I've used Dynamic Time Warping algorithms to produce distance matrices and find the differences between two arrays. However, is there an algorithm that can actually warp one array to be like the other (as an end result I'm looking to warp one video to be like another i.e. working with multidimensional arrays).
Context: I have many videos of people doing golf swings and I need to analyse them in terms of similarity. However, many of the swings are in slow motion whilst some are in real time. On top of this, the clips start and stop at varying times before and after the swing and each of the videos have the golfer standing in different positions in the frame itself.
However, for explanation's sake, take the following simple example:
a = [1, 2, 3]
b = [1, 1, 2, 2, 3, 3]
Becomes:
a = [1, 2, 3]
b = [1, 2, 3]
When b
is warped to be like a
.
Explanation: b
is just a time dilated version of a
e.g. a slow motion version of a video
Here's another example:
a = [1, 2, 3]
b = [3, 4, 6]
Becomes:
a = [1, 2, 3]
b = [1, 2, 4]
When b
is warped to be like a
.
Explanation: b
is just a time translated version of a
with a bit of error e.g. a video taken from a lower height and angle
My end goal would be an algorithm that could combine both the dilation and translation into one, if that's possible
If I remember correctly, dynamic time warping is a dynamic programming algorithm.

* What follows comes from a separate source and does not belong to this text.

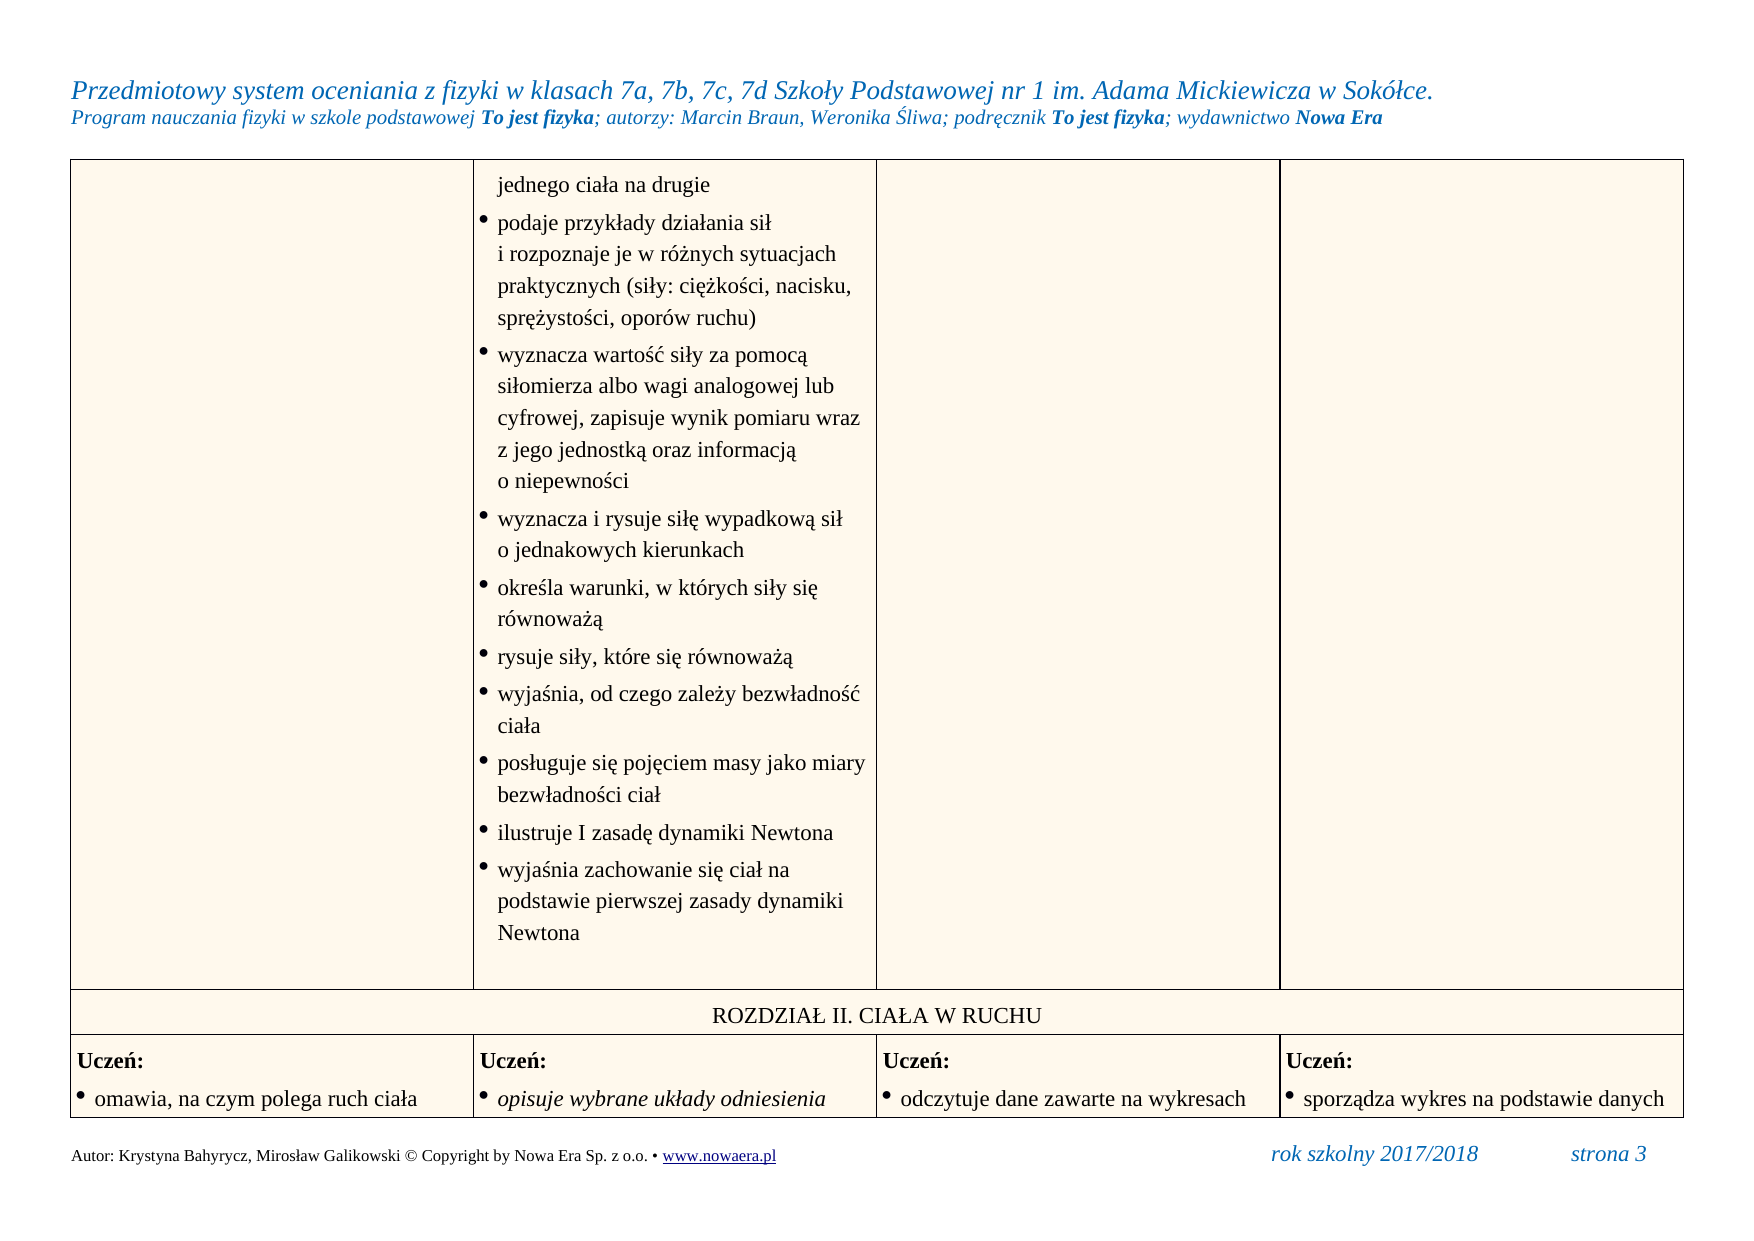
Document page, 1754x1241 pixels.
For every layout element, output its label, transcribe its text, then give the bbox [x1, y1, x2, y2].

As such, if you imagine the algorithm as running on a matrix, where the rows are the letters of string a and the columns are the letters of string b, the scores are computed one cell at a time row by row through the matrix.
If in addition to the score, you store at each cell a pointer going back to the cell that score is derived from, then you can use back propagation through the distance matrix to reconstruct a path that gives the best score.
Back propagation just finds a path through those pointers back from the end cell of the matrix to the start cell with depth first search.
To map one string to another, you look at the directions those pointers take, horizontal ones add to one string, vertical strings remove from that string (add to the other) (alternately, both horizontal and vertical add to one string + remove from the other), and diagonals match the letters in both strings.
This is a very standard approach for dynamic programming algorithms in general, so I bet it can be tailored to work for dynamic time warping.